You can not measure intelligence as it is an abstract concept that doesn’t have a clear definition to begin with. Even if you could, there is zero possibility of it changing in a meaningful way as humans are still humans.
You are arguing against yourself here, if it’s fundamentally not possible to measure it then speculation around what a measured value could and could not be used for is useless, especially in such absolutist terms.
If it is measurable then variation could and would exist, based on the external interactions with whatever phenomenon would affect this variable.
With the exception, of course, of it being some fundamental constant, which would be unusual in a scientific sense.
The rest i mostly agree with, though i might move around the cause and effect a bit on some of those, but it doesn’t really change the outcome.
possiblylinux127@lemmy.zip 2 days ago
I take issue with the idea that a test can somehow measure intelligence. Standardized tests measure information and skills learned in class. When scores are lower is doesn’t mean the students are dumber. It means the school system is failing to teach.
Bane_Killgrind@lemmy.dbzer0.com 1 day ago
It doesn’t measure intelligence, and this is a fortune article not a peer reviewed paper.
What it is, is that test scores are historically correlated with cognitive function. The depression of the measurable metric is assumed to be following the depression of an unmeasurable metric.
The alternate is, there’s a divorce between these metrics and that disruption is caused by the things you said.
Senal@programming.dev 2 days ago
I agree that there is no universally accepted general definition of intelligence , there are some very specific subset that can be somewhat reliably measured but that’s not even close to a general score.
Standardised tests measure the ability to pass the tests, last i checked it was mostly rote memorization more than applications of skills learned. ( my info could be out of date or incorrect on this )

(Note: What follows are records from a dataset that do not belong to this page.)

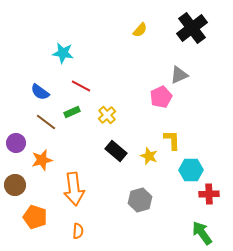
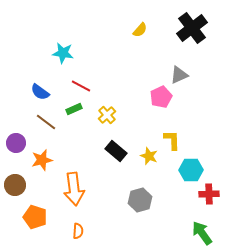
green rectangle: moved 2 px right, 3 px up
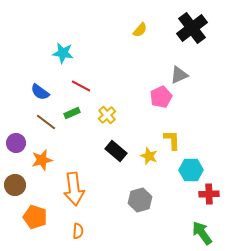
green rectangle: moved 2 px left, 4 px down
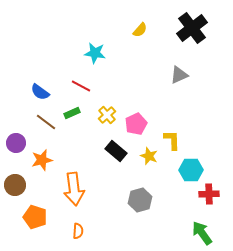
cyan star: moved 32 px right
pink pentagon: moved 25 px left, 27 px down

That’s not strictly true and it’s also not a mutually exclusive scenario.
For a given metric of “dumbness” it is possible for it to go up and down independent of school teaching standards and approaches. or even a combination of the teachings standards + some other things
Also if you are going to argue that perceived “dumbness” can only be attributed to failing to teach , that assumes a usable metric for “dumbness” that can be measured.
I’m mostly agreeing with your points, i’m just not seeing how “can’t measure smartness” and “smartness can only be falling due to teaching failures” can be posited simultaneously.